Si la necesidad con la que se llega al teatro es la de confirmar un criterio, una forma, una manera es imposible disfrutar de esta ópera. Muchas veces se olvida que no las direcciones de escena ni las musicales son técnicos de reproducción al servicio de los estudios existentes, la confirmación y reafirmación de un aparato de poder, en este caso musical. Los directores son artistas y deben tener una interpretación artística de la materia con la que trabajan. Ese es su presupuesto y negociado.
En esta propuesta, más claro agua. Y no hay mejor ejemplo, cuando Tcherniakov en las partes bailadas cambia el ñoño ballet francés de la época, obligatorio por narices en aquella época, por una coreografía noña estilo flashmob o La Macarena. Un baile que hasta los presidentes de Estados Unidos y sus consortes se han grabado bailando. Sancionando esa forma de bailar como algo cool y molón. Con esa idea que tanto le gusta al poder mostrar, de que ellos también son pueblo, son normales. Como el Aquiles hace en esta representación. Una imagen ridícula, porque el poder, al que se le exige este comportamiento, en estas situaciones es ridículo y sonrojante.
O cuando usa una simple foto, para recordar que la melancolía es por un momento fijo en el pasado. Pero que por lo retratado pasa el tiempo, y con el viene el cambio, más si es humano. Por eso, Iphigénie, no reconoce a Orestes. Ella tiene fijado en su memoria un niño. Como no es tonta sabe que habrá crecido y lo ve casi en cualquier hombre que tenga los valores y la actitud que ella le ha puesto en su hermano. Por eso, cuando lo tiene delante, como criminal de guerra, no lo reconoce, y lo sentencia a muerte. Cuando ella quiere primero que esté vivo y segundo poder tenerlo a su lado y abrazarlo.
Es una pena que Emanuelle Haims no acompañe a Tcherniakov en esta deriva artística. No quiere decir que tenga que hacer de su capa un sayo con la partitura. Sino interpretarla, y todas las partituras ofrecen esa libertad y no digamos sin son barrocas o se le acercan, para que la música tenga un sentido tan claro como lo tiene la dirección de escena. Tratar de encontrar en ella las claves que hagan resonar en el espectador, la citada La Macarena en las partes bailadas, de estas operas, aunque se esté escuchando una música como esta.
Algo que sí ha entendido la soprano Corinne Winters. Cuyo compromiso con la puesta en escena va más allá de poner la voz. Es muy probable que conozca que, en el programa original, de cuando Gluck estrenó esta ópera, a los cantantes se les denominaba y presentaba como actores. Y ella actúa, interpreta, como actriz. Por eso es capaz de emocionar cuando canta, porque canta con todo el cuerpo, con la actitud que cree que debería tener el personaje de acuerdo a la música y a las necesidades del mismo.

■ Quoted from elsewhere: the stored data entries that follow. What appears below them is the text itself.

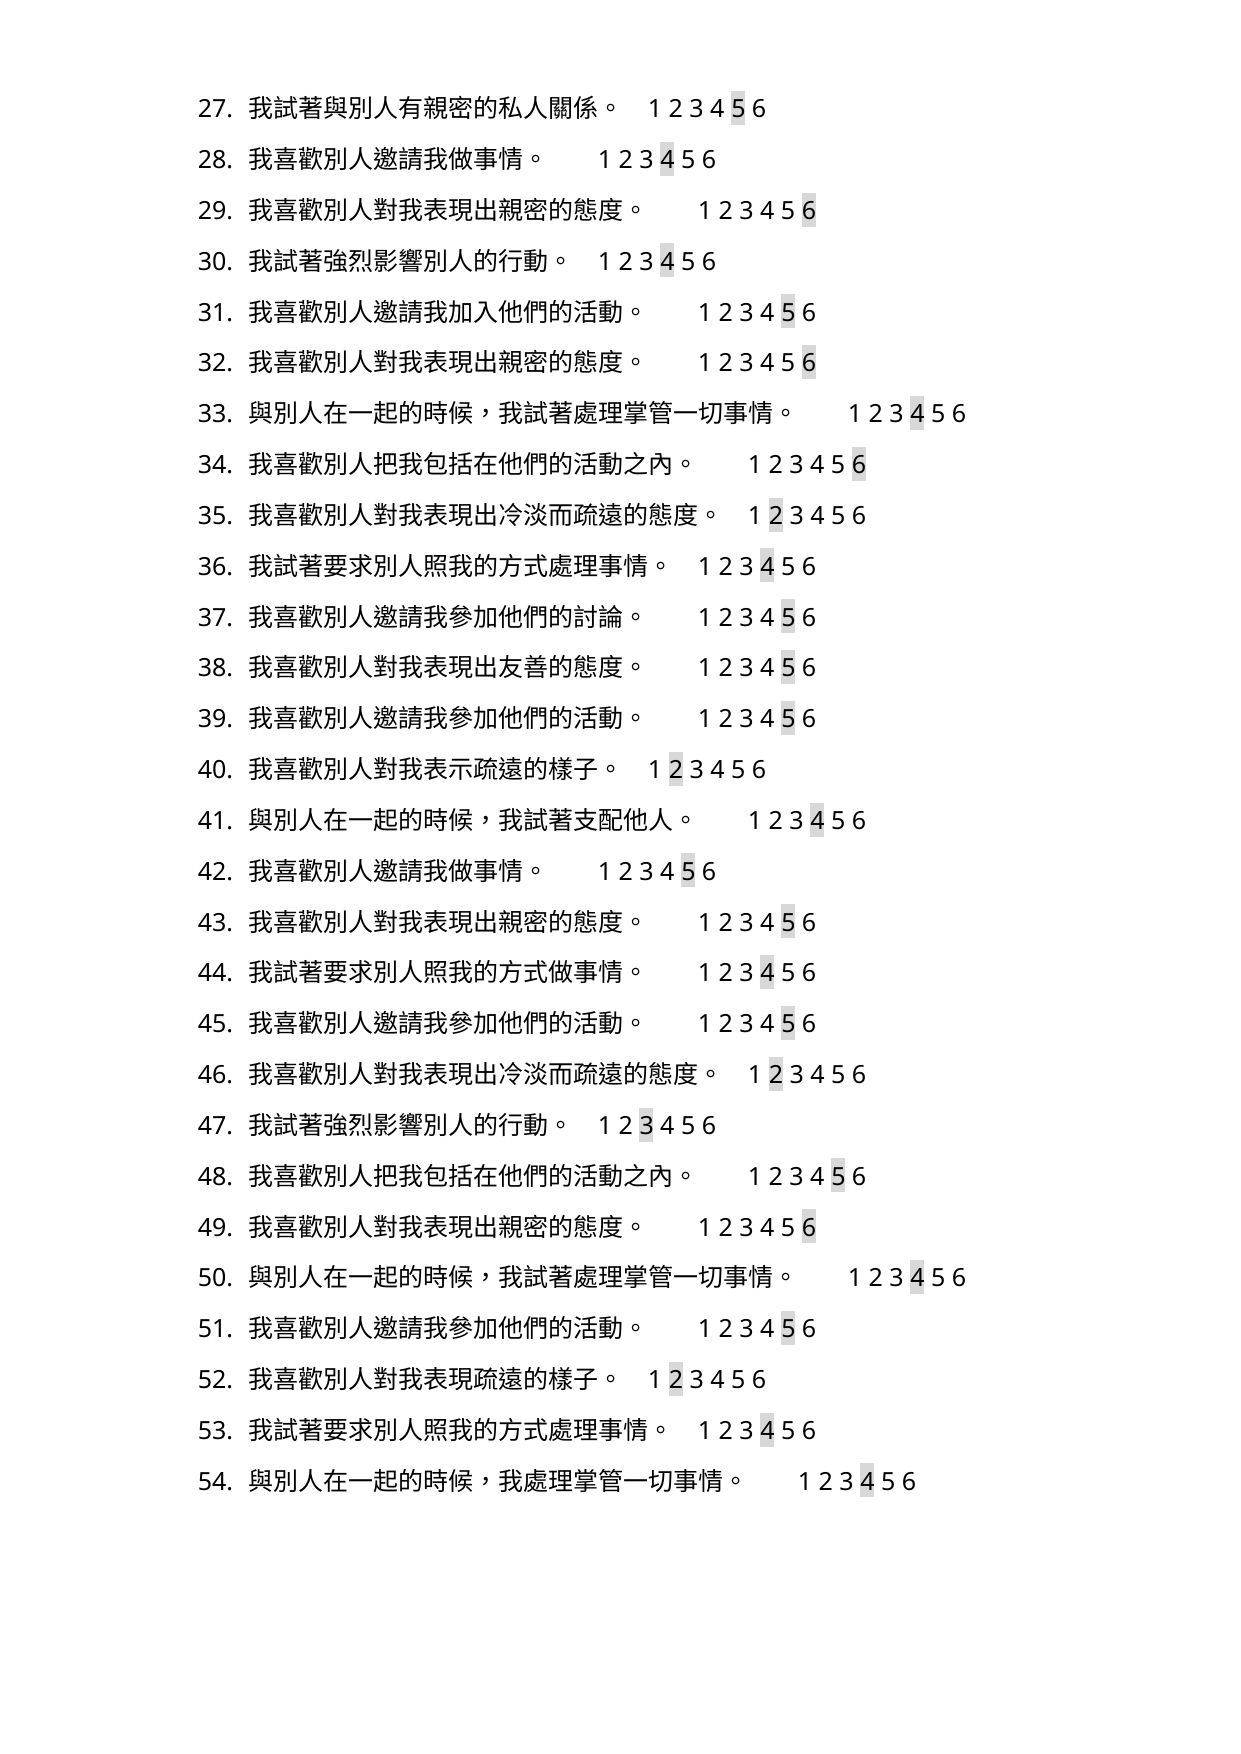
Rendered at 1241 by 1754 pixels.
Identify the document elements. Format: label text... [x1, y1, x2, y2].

list 我喜歡別人對我表現疏遠的樣子。 1 2 3 4 5 6 [198, 1359, 1078, 1396]
list 與別人在一起的時候，我試著支配他人。 1 2 3 4 5 6 [198, 800, 1078, 837]
list 我喜歡別人對我表現出親密的態度。 1 2 3 4 5 6 [198, 190, 1078, 227]
list 我喜歡別人對我表現出友善的態度。 1 2 3 4 5 6 [198, 648, 1078, 684]
list 我喜歡別人對我表現出親密的態度。 1 2 3 4 5 6 [198, 343, 1078, 379]
list 我喜歡別人對我表示疏遠的樣子。 1 2 3 4 5 6 [198, 749, 1078, 786]
list 我試著要求別人照我的方式做事情。 1 2 3 4 5 6 [198, 953, 1078, 989]
list 我喜歡別人把我包括在他們的活動之內。 1 2 3 4 5 6 [198, 444, 1078, 481]
list 我喜歡別人邀請我參加他們的活動。 1 2 3 4 5 6 [198, 1004, 1078, 1040]
list 我喜歡別人邀請我做事情。 1 2 3 4 5 6 [198, 851, 1078, 887]
list 與別人在一起的時候，我試著處理掌管一切事情。 1 2 3 4 5 6 [198, 1258, 1078, 1294]
list 我喜歡別人邀請我加入他們的活動。 1 2 3 4 5 6 [198, 292, 1078, 328]
list 我喜歡別人邀請我做事情。 1 2 3 4 5 6 [198, 139, 1078, 176]
list 我喜歡別人邀請我參加他們的活動。 1 2 3 4 5 6 [198, 1309, 1078, 1345]
list 我喜歡別人對我表現出親密的態度。 1 2 3 4 5 6 [198, 902, 1078, 938]
list 我喜歡別人對我表現出冷淡而疏遠的態度。 1 2 3 4 5 6 [198, 495, 1078, 532]
list 我喜歡別人邀請我參加他們的討論。 1 2 3 4 5 6 [198, 597, 1078, 633]
list 我試著強烈影響別人的行動。 1 2 3 4 5 6 [198, 241, 1078, 277]
list 與別人在一起的時候，我試著處理掌管一切事情。 1 2 3 4 5 6 [198, 394, 1078, 430]
list 我喜歡別人對我表現出冷淡而疏遠的態度。 1 2 3 4 5 6 [198, 1054, 1078, 1091]
list 我喜歡別人邀請我參加他們的活動。 1 2 3 4 5 6 [198, 699, 1078, 735]
list 我試著要求別人照我的方式處理事情。 1 2 3 4 5 6 [198, 546, 1078, 582]
list 我試著強烈影響別人的行動。 1 2 3 4 5 6 [198, 1105, 1078, 1142]
list 我喜歡別人把我包括在他們的活動之內。 1 2 3 4 5 6 [198, 1156, 1078, 1192]
list 我試著與別人有親密的私人關係。 1 2 3 4 5 6 [198, 89, 1078, 125]
list 我試著要求別人照我的方式處理事情。 1 2 3 4 5 6 [198, 1410, 1078, 1447]
list 與別人在一起的時候，我處理掌管一切事情。 1 2 3 4 5 6 [198, 1461, 1078, 1497]
list 我喜歡別人對我表現出親密的態度。 1 2 3 4 5 6 [198, 1207, 1078, 1243]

Solo así, Gluck estará vivito y coleando. Su obra no será una partitura guardada en un cajón, trasunto de estudiosos por su idea de la ópera y las innovaciones técnicas que introdujo para llevarlas a cabo. Sino un clásico por su capacidad de mostrar con sensibilidad lo verdaderamente humano cada vez que se represente por funcionar artísticamente en cualquier época con sus poéticas.
Y, sí, la humanidad puede ser tremendamente fea, tonta, triste, ríspida. Pero cuando hay artistas que la cuentan y le ponen música, incluso todo eso se convierte en bello. El tipo de ópera esencialista y sencilla que defendía Gluck, y los colegas artistas que tenía alrededor, era para huir de lo bonito, de lo mono, y acercarse a la belleza trágica de lo que sucede a los humanos.
Tal vez sea este atrevimiento, este tipo de osadía artística, el que sitúa al Festival de Aix-en-Provence en la realeza los festivales operísticos de verano. Donde se produce la mayor concentración de profesionales por metro cuadrado. Que, a pesar de todo, no son los que predominan. Aquí se ve mucho público. Un público que se comporta como si fuera habitual de este festival. Un público lleno de diversidad y variedad, como es la sociedad actual, pese a que las férreas estructras de poder, y las instituciones culturales son una de ellas, trate de evitar y no promueva decididamente esa diversidad.